Der Minister will sich das Problem ansehen

Lizzy-Belinde Jöckel gehört zum Tammer Flüchtlings-Arbeitskreis und übergibt eine Liste mit 700 Unterschriften von Bürgern, die sich für Mubarak Shah Qasimi einsetzen. „Wir haben dafür doch die Drei-Plus-Zwei-Regelung“, sagt de Maizière. Damit meint er die sogenannte Ausbildungsduldung. „Das reicht aber nicht“, widerspricht die engagierte Tammerin. „Ich schaue mir das an“, sagt der CDU-Politiker und nimmt sich den braunen Umschlag mit den Unterschriften. Dann beginnt Wahlkampfroutine: Der ehemalige Reck-Weltmeister Eberhard Gienger verspricht in der Manier von Ex-Kanzler Gerhard Schröder, die Arbeitslosigkeit bis 2025 zu halbieren.

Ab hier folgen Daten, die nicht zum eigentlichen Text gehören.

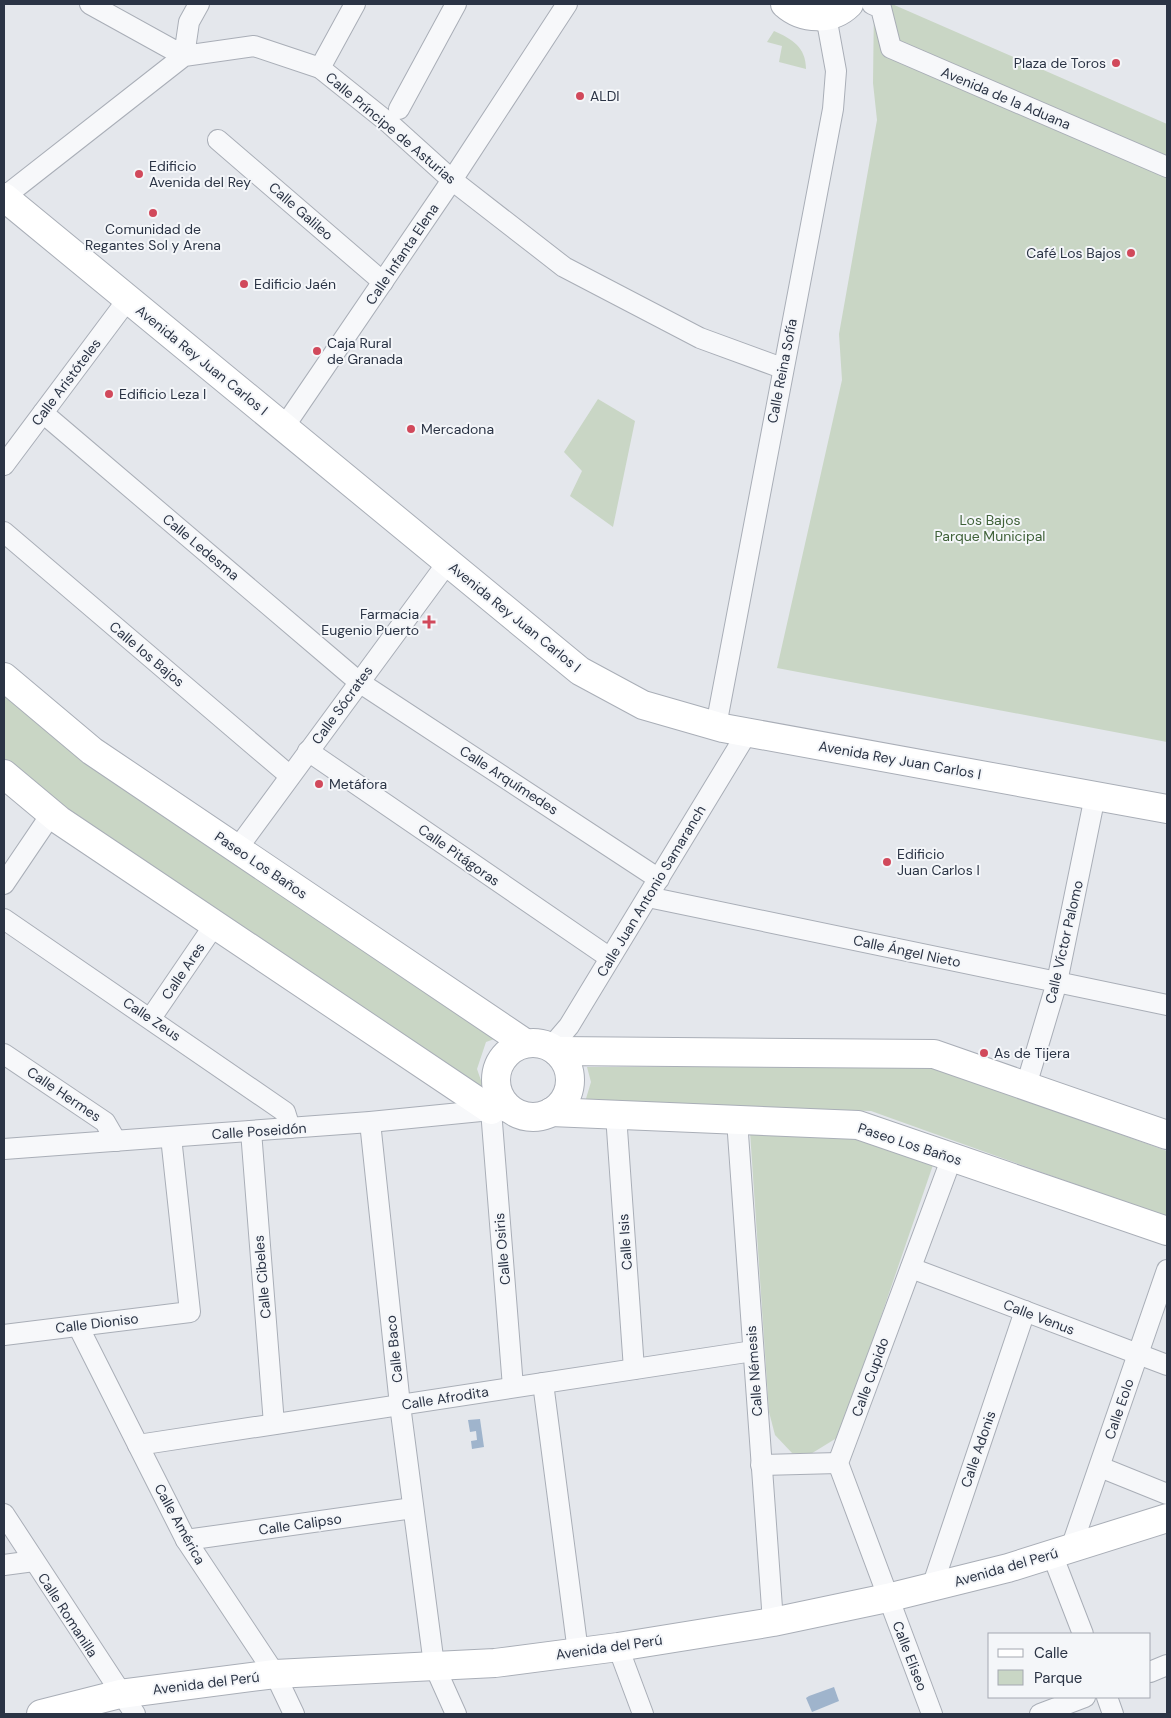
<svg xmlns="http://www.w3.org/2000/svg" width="1171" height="1718" font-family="'DM Sans',sans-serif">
<rect width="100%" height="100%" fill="#e4e7ec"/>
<!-- green -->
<g fill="#c9d6c5">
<path d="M 874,4 L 892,4 L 1167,124 L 1167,742 L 777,668 L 842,380 L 839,334 L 877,120 L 873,83 Z"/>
<path d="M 774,31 C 792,39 806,47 806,69 L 779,62 L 782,46 L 767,42 Z"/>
<path d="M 598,399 L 635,421 L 613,527 L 570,496 L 582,471 L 564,452 Z"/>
<path d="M 4,689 L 500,1037 L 486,1042 L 477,1069 L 485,1092 L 71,820 L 4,764 Z"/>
<path d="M 929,1066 L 1167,1151 L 1167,1217 L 871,1111 L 585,1102 L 591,1082 L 587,1067 Z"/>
<path d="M 750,1132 L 865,1135 L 934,1162 L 840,1436 L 809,1455 L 792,1453 L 775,1435 L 769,1412 Z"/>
</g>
<!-- water -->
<g fill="#9fb4cc">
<path d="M 480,1419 L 484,1447 L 472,1449 L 471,1441 L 477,1440 L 476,1431 L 470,1432 L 468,1420 Z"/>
<path d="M 834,1687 L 839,1701 L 812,1712 L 806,1698 L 809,1696 Z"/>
</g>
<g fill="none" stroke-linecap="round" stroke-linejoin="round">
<defs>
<g id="street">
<path d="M 90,4 L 184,56 L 189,22 L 199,4"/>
<path d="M 872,4 L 881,8 L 891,48 L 1167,167"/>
<path d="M 320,68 L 355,4"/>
<path d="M 399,109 L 456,4"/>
<path d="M 218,140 L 383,282"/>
<path d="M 4,197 L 184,56 L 254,46 L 320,68 L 390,124 L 452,180 L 564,267 L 700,338 L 782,368"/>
<path d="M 43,413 L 359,682 L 659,879"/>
<path d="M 284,427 L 452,180 L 567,4"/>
<path d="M 4,465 L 128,299"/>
<path d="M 4,532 L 290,776"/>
<path d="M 716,726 L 833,109 L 836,71 L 826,16"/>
<path d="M 308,751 L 610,958"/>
<path d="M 237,849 L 448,562"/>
<path d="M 4,884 L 52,813"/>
<path d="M 648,897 L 1167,1005"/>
<path d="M 4,919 L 285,1112 L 290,1128"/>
<path d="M 151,1018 L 215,924"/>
<path d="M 551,1047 L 569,1026 L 747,733"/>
<path d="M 4,1054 L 105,1122 L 116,1141"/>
<path d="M 1026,1086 L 1057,982 L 1095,796"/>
<path d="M 491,1110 L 513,1387"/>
<path d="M 616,1115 L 634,1369"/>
<path d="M 737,1120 L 773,1622"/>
<path d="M 370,1122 L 400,1405 L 434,1665 L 456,1714"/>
<path d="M 251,1131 L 274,1424"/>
<path d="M 4,1149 L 370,1122 L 491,1110 L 514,1112"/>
<path d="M 911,1268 L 1167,1365"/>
<path d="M 78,1326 L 186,1540 L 275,1674 L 294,1714"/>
<path d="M 4,1335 L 190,1312 L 171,1137"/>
<path d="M 543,1383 L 578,1652"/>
<path d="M 138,1445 L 753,1351"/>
<path d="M 761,1465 L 838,1463"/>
<path d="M 1100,1467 L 1167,1494"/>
<path d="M 4,1514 L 135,1714"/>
<path d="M 186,1540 L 413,1508"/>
<path d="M 1071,1548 L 1167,1270"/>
<path d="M 1052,1554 L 1083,1634"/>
<path d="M 4,1565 L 34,1561"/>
<path d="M 932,1587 L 1025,1311"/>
<path d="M 618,1647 L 643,1714"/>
<path d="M 1150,1672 L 1167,1665"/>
<path d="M 1107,1697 L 1113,1714"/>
<path d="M 932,1714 L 838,1463 L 952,1157"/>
<path d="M 1040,1714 L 1085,1697"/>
</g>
<g id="secondary">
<path d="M 785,4 C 803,20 832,21 849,4"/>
<path d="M 4,197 L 580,671 L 643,705 L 723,728 L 1167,809"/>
<path d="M 4,677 L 92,751 L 525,1043"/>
<path d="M 4,774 L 59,820 L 491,1110"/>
<circle cx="533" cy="1080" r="37"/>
<path d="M 556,1051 L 934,1054 L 1167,1135"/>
<path d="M 551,1112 L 858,1125 L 1167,1231"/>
<path d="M 41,1714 L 120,1694 L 275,1674 L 495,1663 L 618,1647 L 773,1622 L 887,1598 L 1008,1568 L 1167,1518"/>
</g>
</defs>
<!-- street casing -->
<use href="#street" stroke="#a9aeb7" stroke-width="22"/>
<!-- secondary casing -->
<use href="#secondary" stroke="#a9aeb7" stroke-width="30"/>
<!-- street -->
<use href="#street" stroke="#f7f8fa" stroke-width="20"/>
<!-- secondary -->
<use href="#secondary" stroke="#fff" stroke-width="28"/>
</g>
<!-- markers -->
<g fill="#d1495b" stroke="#f4f6f9" stroke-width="2">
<circle cx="1116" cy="63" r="5"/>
<circle cx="580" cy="96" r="5"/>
<circle cx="139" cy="174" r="5"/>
<circle cx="153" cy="213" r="5"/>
<circle cx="1131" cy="253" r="5"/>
<circle cx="244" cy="284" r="5"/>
<circle cx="317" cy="351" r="5"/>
<circle cx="109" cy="394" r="5"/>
<circle cx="411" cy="429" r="5"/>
<path d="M426.5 614.5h5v5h5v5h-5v5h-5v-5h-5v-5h5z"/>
<circle cx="319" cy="784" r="5"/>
<circle cx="887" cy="862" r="5"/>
<circle cx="984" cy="1053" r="5"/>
</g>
<g text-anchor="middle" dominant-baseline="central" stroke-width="4" stroke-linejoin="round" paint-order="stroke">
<!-- poi labels -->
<g font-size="14" fill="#2b3445" stroke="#f4f6f9" text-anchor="start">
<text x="1106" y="63" text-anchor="end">Plaza de Toros</text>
<text x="590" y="96">ALDI</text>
<text x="149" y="166">Edificio<tspan x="149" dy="16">Avenida del Rey</tspan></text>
<text x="153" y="229" text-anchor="middle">Comunidad de<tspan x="153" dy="16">Regantes Sol y Arena</tspan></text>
<text x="1121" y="253" text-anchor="end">Café Los Bajos</text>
<text x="254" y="284">Edificio Jaén</text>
<text x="327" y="343">Caja Rural<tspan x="327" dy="16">de Granada</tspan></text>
<text x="119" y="394">Edificio Leza I</text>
<text x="421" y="429">Mercadona</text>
<text x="419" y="614" text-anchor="end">Farmacia<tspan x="419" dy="16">Eugenio Puerto</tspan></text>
<text x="329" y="784">Metáfora</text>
<text x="897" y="854">Edificio<tspan x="897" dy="16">Juan Carlos I</tspan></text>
<text x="994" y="1053">As de Tijera</text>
</g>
<!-- street labels -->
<g font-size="14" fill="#2b3445" stroke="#f4f6f9">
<text transform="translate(1006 98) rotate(23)">Avenida de la Aduana</text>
<text transform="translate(391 128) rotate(40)">Calle Príncipe de Asturias</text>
<text transform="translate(301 211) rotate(41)">Calle Galileo</text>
<text transform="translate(402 254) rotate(-56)">Calle Infanta Elena</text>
<text transform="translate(202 360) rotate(39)">Avenida Rey Juan Carlos I</text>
<text transform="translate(782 371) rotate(-79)">Calle Reina Sofía</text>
<text transform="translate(66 382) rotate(-53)">Calle Aristóteles</text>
<text transform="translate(201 547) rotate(40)">Calle Ledesma</text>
<text transform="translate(515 617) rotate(39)">Avenida Rey Juan Carlos I</text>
<text transform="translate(147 654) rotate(40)">Calle los Bajos</text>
<text transform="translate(342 705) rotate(-54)">Calle Sócrates</text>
<text transform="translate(900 760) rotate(10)">Avenida Rey Juan Carlos I</text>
<text transform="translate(509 780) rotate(33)">Calle Arquímedes</text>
<text transform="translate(459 855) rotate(35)">Calle Pitágoras</text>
<text transform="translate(261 865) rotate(34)">Paseo Los Baños</text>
<text transform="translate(651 891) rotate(-59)">Calle Juan Antonio Samaranch</text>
<text transform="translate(1064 942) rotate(-77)">Calle Víctor Palomo</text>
<text transform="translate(907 951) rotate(12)">Calle Ángel Nieto</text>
<text transform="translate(183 971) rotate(-56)">Calle Ares</text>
<text transform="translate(152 1019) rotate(34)">Calle Zeus</text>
<text transform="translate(64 1094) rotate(34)">Calle Hermes</text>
<text transform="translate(259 1131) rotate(-4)">Calle Poseidón</text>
<text transform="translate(910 1144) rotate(18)">Paseo Los Baños</text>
<text transform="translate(625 1242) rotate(-94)">Calle Isis</text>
<text transform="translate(502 1249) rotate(-95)">Calle Osiris</text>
<text transform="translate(262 1277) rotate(-95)">Calle Cibeles</text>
<text transform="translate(1039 1317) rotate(21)">Calle Venus</text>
<text transform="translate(97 1323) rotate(-7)">Calle Dioniso</text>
<text transform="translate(394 1349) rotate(-96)">Calle Baco</text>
<text transform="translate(754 1371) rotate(-94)">Calle Némesis</text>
<text transform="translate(870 1377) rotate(-70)">Calle Cupido</text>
<text transform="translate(445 1398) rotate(-9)">Calle Afrodita</text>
<text transform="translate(1119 1409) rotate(-71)">Calle Eolo</text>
<text transform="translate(978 1449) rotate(-71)">Calle Adonis</text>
<text transform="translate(180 1524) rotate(61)">Calle América</text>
<text transform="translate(300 1524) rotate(-8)">Calle Calipso</text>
<text transform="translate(1006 1567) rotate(-16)">Avenida del Perú</text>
<text transform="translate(68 1615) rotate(57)">Calle Romanilla</text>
<text transform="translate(609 1647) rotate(-8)">Avenida del Perú</text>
<text transform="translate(910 1656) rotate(69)">Calle Eliseo</text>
<text transform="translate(206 1683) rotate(-7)">Avenida del Perú</text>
</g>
<!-- park labels -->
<g font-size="14" fill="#3f6138" stroke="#f4f6f9">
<text x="990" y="520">Los Bajos<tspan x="990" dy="16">Parque Municipal</tspan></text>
</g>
</g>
<!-- border -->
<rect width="1171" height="1718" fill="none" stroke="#2b3445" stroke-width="10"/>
<!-- legend -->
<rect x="988" y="1633" width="162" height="65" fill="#f4f6f9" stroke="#a4a8b1"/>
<rect x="998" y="1649" width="25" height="8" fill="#ffffff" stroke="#a4a8b1"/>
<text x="1034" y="1658" font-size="15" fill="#2b3445">Calle</text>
<rect x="998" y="1670" width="25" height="15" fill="#c9d6c5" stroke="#a4a8b1"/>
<text x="1034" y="1683" font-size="15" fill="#2b3445">Parque</text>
</svg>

Dann kommt Thomas de Maizère ans Rednerpult. Seine rechte Hand hält eine Seite des Rednerpults umklammert, die Gestik ist sparsam. Wie Donnerschläge hallen die Worte im sonoren Bass des 63-Jährigen über die Terrasse, während der eine oder andere an seinem Leberkäse kaut. Man merkt, dass der Mann einmal Verteidigungsminister war. Keine Pause, kein Applaus, kein Spaß. Den CDU-Politiker umgibt eine Aura der Seriosität, die durch das große Aufgebot an Polizisten in dem Shoppingcenter noch unterstrichen wird. „Ein Innenminister hat nicht so viele spaßige Themen“, sagt er zu Beginn.

Dem Land wie einem pubertierenden Sohn die Leviten lesen

Dann zeichnet er in CDU-Wahlkampfmanier ein düsteres Bild der Sicherheitslage in Deutschland, um sich und seine Partei zugleich als Garanten der inneren Ordnung in Erinnerung zu rufen. Stichworte G-20-Krawalle in Hamburg fallen, islamistischer Terror, Reichsbürger. Und dann die linksextreme Online-Plattform Linksunten, die er verboten hat. „Wenn zu Straftaten aufgerufen wird und Anleitungen zum Bau von Bomben verbreitet werden, dann ist Schluss mit Meinungsfreiheit“, sagt der Minister und erhält ersten Applaus. Am Ende zeichnet er ein größeres Bild. „Es ist etwas eingerissen in Deutschland, der Tonfall ist verroht“, sagt er. Und wie man dem pubertierenden Sohn auch mal sagen müsse „nicht in diesem Ton“, so stellt er sich das auch für das ganze Land vor.

Es sind Zwischentöne, die aufhorchen lassen. Als ein Zuschauer nach geheimen Plänen aus dem Jahr 2015 fragt, die Grenzen während der Flüchtlingswelle dicht zu machen, wird de Maizère ganz leise. „Stellen Sie sich vor, Bundespolizisten hätten mit Uniform und Ausrüstung Flüchtlinge an der Grenze abweisen müssen. Wie lange hätten wir die Bilder durchgehalten? Keine zwei Tage.“ Plötzlich wird die Grenze der Macht erfühlbar.

Der Flüchtling versteht die Welt nicht

Und dann äußert sich der CDU-Politiker noch zu Afghanistan, und damit indirekt zu Mubarak Shah Quasimi. Er war selbst 13-mal dort, es sei ein schönes, aber kompliziertes Land. Und doch seien 300 000 Menschen freiwillig dorthin zurückgekehrt. „Wir schieben nicht alle ab, deren Asylantrag abgelehnt wurde“, betont de Maizière, „nur wer Gefährder ist, Straftaten begeht oder zu Angaben seiner Identität lügt.“ Das gilt für Mubarak Shah Quasimi alles nicht. Er verlässt die Veranstaltung mit einem Fragezeichen im Gesicht.